### [SHORT TASK]
Reproduce the records verbatim, from the very start down to and including the line that contains "List each element's".

Element box annotations
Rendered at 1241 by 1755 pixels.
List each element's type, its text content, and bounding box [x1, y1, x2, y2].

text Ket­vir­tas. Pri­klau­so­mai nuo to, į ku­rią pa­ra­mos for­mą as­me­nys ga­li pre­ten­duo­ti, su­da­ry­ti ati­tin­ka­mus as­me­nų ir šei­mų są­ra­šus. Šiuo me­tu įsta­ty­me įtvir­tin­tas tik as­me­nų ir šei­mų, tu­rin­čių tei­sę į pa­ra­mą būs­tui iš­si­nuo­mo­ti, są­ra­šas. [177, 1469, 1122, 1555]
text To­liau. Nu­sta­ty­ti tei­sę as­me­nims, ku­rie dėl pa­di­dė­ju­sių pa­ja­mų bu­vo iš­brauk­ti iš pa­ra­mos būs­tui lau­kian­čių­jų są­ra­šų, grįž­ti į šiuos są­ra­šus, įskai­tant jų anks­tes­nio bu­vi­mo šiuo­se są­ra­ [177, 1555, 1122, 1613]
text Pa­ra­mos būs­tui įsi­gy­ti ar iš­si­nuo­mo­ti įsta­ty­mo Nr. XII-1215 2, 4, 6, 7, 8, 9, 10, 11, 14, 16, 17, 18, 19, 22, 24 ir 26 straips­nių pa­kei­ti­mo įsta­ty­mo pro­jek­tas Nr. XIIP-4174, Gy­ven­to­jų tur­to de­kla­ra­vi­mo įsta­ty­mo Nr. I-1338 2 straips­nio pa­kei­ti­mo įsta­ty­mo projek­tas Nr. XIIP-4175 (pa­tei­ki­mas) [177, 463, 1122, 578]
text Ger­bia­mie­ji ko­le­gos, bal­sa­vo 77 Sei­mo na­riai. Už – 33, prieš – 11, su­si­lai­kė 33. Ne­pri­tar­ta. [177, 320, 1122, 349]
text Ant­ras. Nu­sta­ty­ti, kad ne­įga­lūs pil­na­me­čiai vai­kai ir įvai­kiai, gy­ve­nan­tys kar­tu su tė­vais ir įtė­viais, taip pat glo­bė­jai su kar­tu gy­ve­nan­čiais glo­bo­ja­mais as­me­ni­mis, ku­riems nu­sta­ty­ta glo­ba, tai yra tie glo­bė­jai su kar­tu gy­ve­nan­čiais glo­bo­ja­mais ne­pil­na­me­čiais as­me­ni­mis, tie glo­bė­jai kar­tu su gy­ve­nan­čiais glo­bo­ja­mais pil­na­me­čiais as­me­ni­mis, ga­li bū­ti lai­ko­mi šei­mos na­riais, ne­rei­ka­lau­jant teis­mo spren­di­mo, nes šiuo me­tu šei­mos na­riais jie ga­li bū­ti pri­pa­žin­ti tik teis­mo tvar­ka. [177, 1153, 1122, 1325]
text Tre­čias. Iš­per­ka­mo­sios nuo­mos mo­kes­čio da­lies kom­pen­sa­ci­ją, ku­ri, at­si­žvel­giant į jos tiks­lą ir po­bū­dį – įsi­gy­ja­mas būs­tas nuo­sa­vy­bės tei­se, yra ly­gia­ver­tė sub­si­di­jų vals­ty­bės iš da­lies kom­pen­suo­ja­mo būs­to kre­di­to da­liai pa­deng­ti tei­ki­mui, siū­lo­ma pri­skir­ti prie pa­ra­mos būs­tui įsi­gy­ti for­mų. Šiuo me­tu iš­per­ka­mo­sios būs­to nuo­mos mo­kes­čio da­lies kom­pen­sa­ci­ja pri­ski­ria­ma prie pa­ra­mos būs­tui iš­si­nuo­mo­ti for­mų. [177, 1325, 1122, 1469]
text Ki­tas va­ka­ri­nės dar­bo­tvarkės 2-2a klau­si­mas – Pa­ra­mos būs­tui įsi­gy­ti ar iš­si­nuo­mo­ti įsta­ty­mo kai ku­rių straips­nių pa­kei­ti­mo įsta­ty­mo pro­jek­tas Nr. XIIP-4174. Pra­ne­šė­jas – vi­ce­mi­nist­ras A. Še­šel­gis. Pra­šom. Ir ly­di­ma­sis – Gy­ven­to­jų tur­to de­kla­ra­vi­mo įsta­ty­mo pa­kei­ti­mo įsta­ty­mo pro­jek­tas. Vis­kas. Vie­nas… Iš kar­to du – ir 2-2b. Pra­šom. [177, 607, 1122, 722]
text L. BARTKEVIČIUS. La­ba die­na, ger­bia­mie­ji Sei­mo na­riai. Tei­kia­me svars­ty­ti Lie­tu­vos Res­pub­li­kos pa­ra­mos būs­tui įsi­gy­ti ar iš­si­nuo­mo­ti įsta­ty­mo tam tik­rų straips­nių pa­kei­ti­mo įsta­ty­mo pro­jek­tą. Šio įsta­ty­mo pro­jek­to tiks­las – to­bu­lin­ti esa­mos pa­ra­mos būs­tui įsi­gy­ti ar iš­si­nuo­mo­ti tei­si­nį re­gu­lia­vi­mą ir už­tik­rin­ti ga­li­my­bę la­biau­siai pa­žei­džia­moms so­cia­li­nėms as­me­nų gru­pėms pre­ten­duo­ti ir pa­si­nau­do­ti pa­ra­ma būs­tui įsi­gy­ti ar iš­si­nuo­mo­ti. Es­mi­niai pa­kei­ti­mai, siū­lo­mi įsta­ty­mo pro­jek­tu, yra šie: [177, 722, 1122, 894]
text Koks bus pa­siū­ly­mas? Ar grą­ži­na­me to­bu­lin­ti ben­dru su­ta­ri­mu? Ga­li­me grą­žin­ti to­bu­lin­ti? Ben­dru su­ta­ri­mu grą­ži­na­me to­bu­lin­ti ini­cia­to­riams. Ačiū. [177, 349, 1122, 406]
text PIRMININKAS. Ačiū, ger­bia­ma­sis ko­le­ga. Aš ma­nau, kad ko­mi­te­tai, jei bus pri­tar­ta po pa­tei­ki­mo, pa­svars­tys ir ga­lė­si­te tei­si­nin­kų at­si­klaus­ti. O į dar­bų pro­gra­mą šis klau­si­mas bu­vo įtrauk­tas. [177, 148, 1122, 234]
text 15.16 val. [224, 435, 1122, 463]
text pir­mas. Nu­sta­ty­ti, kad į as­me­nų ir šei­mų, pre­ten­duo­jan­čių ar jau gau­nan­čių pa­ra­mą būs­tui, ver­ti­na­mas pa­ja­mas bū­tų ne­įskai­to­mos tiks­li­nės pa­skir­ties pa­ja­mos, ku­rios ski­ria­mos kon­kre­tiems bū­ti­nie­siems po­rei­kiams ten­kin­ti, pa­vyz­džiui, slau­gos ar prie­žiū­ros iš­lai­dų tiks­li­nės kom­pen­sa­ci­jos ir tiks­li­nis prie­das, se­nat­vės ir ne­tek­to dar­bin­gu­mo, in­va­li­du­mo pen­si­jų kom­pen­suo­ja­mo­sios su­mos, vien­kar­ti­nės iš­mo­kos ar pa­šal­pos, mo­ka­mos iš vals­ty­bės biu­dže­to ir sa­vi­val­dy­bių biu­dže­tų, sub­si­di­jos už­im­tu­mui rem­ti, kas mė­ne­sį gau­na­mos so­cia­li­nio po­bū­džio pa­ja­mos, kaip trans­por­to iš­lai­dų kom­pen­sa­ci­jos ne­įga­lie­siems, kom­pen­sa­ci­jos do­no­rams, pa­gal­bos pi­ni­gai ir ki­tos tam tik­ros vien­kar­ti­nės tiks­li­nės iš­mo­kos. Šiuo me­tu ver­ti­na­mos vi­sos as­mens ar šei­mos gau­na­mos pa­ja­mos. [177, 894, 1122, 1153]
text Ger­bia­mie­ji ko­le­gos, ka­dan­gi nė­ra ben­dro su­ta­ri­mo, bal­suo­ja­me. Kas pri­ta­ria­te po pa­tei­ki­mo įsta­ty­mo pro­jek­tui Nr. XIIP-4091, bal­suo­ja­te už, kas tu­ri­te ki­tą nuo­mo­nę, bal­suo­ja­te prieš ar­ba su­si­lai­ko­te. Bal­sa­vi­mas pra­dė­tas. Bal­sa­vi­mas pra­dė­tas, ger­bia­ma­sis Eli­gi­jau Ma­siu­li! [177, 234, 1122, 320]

### [CORRECT OUTPUT]
Rendered at 1241 by 1755 pixels.
List each element's type, its text content, and bounding box [x1, y1, x2, y2].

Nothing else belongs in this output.